Parkinality: Back to hospital for tests to gauge the success of my deep brain stimulation surgery
I never imagined I would be asked to do a drink-drive test. Not because I am teetotal – I still enjoy the odd social sherbet (both the dib dab and wine type). The reason is because I no longer drive, having given up my licence around five years ago.
So, when I was asked to perform physical tests such as walking in a straight line, performing a sit-to-stand action and what I affectionately call the ‘tweety bird’ test – moving my thumb and finger as if they were a puppet – these definitely weren’t because I was driving under the influence. They were to test the success of my DBS (deep brain stimulation) surgery.
These tests might lead some to think that Parkinson’s disease (PD) is a physical condition. However, when I can't perform a star jump or my muscles contort and twist, there is nothing wrong with my body. It is the communication between my brain and muscles which gets confused and lost. This is due to lack of dopamine in my brain.
Dopamine is responsible for transporting the messages originating in the brain to the muscles to move. If the message to skip doesn’t arrive in the legs then my legs won’t get the message to move and I will remain stationary. If the message to smile doesn’t reach my face, I will look grumpy. If you see me cross and standing still, then inside I might be trying desperately to wink at you whilst performing star jumps.
Regular readers will remember my column about my pre-DBS surgery visit to hospital, unmedicated, to test my suitability for brain surgery. On that awful day I had to deny myself my essential medication, having gradually weaned myself off in the days before.
Last year, in the neurology waiting room, without the restrictions of the tablets, PD had a field day. My body was both rigid and writhing. I was both gurning and slurring. All the time I had my headphones in as I tried to sing to distract myself. I must have been quite a sight.
This ‘thing’ has taught me a lot, from how to walk backwards in a crowd to never judging a book by its cover. I was like a horror novel on the outside and more like a heart-tugging tearjerker on the inside.
So what happened this time? Again, I went to hospital unmedicated. However, unlike last time, the brain electrodes were working in the background. While I reduced my medication, I gradually turned up my DBS handset settings (which operate my brain electrodes, stimulating dopamine production).
Now, don't get me wrong, my movements were by no means perfect – I was still ‘me with PD’. The difference was I was no longer ‘me with PD plus severe side effects’. I managed to perform all of the tests to the best of my ability. This was an improvement from last time, when I wasn’t asked to perform some of the tests as it was deemed too dangerous. Like last time, I was videoed. Unlike last time, however, they didn’t need to utilise the bleeper machine as I managed to restrain my use of expletives.

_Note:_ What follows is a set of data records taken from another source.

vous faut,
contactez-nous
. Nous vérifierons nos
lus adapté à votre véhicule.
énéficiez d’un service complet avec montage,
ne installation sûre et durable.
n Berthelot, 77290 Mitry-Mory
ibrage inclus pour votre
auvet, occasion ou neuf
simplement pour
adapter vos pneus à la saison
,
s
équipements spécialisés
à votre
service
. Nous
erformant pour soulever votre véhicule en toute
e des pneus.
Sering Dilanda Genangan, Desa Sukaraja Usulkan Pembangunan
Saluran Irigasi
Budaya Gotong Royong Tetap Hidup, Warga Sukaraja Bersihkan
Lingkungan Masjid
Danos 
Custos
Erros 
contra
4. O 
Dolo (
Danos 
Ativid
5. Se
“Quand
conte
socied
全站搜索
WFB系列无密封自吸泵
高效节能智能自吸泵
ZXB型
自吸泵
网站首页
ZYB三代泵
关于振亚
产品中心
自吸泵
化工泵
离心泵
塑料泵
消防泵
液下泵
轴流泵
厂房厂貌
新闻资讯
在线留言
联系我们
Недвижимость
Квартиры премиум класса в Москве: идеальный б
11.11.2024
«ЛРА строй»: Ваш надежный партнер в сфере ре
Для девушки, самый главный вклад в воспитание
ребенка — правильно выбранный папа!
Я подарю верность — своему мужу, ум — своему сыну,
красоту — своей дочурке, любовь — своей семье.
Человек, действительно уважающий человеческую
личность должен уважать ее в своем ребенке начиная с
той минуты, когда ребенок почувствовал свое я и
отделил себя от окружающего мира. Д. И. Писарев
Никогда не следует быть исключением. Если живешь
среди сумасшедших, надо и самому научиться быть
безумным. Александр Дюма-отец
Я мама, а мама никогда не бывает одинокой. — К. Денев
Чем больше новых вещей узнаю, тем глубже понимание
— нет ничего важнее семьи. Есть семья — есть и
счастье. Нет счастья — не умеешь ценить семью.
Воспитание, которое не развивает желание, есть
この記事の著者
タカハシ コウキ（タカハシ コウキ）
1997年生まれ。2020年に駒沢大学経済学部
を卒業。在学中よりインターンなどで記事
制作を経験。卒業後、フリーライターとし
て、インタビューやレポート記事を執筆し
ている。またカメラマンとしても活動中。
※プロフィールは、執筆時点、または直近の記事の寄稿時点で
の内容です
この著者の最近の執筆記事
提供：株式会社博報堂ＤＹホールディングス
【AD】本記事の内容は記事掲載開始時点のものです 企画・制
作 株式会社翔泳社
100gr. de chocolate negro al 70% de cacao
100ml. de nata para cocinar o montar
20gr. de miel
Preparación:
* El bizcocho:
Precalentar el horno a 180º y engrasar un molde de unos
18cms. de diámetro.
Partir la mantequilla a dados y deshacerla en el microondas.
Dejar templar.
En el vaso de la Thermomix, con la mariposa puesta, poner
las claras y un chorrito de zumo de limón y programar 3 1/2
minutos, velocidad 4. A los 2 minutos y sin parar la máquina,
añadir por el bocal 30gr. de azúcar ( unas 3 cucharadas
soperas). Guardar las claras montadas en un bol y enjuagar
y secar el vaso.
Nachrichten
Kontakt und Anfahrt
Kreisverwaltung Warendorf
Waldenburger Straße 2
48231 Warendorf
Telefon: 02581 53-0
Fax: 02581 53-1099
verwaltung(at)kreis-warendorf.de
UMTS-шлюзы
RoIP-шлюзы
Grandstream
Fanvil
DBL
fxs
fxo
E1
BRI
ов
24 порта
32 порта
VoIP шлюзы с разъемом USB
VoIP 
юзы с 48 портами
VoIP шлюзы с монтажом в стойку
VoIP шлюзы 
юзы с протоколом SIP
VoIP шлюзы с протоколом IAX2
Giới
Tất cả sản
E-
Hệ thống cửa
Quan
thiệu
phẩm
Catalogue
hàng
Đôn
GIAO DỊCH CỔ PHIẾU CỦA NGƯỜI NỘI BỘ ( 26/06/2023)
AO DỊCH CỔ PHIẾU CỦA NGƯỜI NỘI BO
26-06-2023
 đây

So what does this mean for the future? I still have PD, there is still no cure. I still struggle with my walking, anxiety, slow movements, speech, writing and many other symptoms. I still need to rely on medication, but now, in conjunction with the machine, I can hopefully reduce the debilitating side effects as long as possible (although they will return when I have to increase my medication as PD continues to deteriorate).
Friends who are thinking ‘Phew, I'll no longer keep them waiting’ will be disappointed. Your expectations should remain low and you should still be prepared to take a book when meeting me for coffee, or to have the arrangements changed at short notice. I will still be unreliable and unpredictable.
I will end on some good news. Drum roll please… I have been presented with the Parkinson's UK Community Award entitled “Get Creative, Be Creative”. I have a certificate and a golden brain (not a real one) badge. You may whoop discreetly.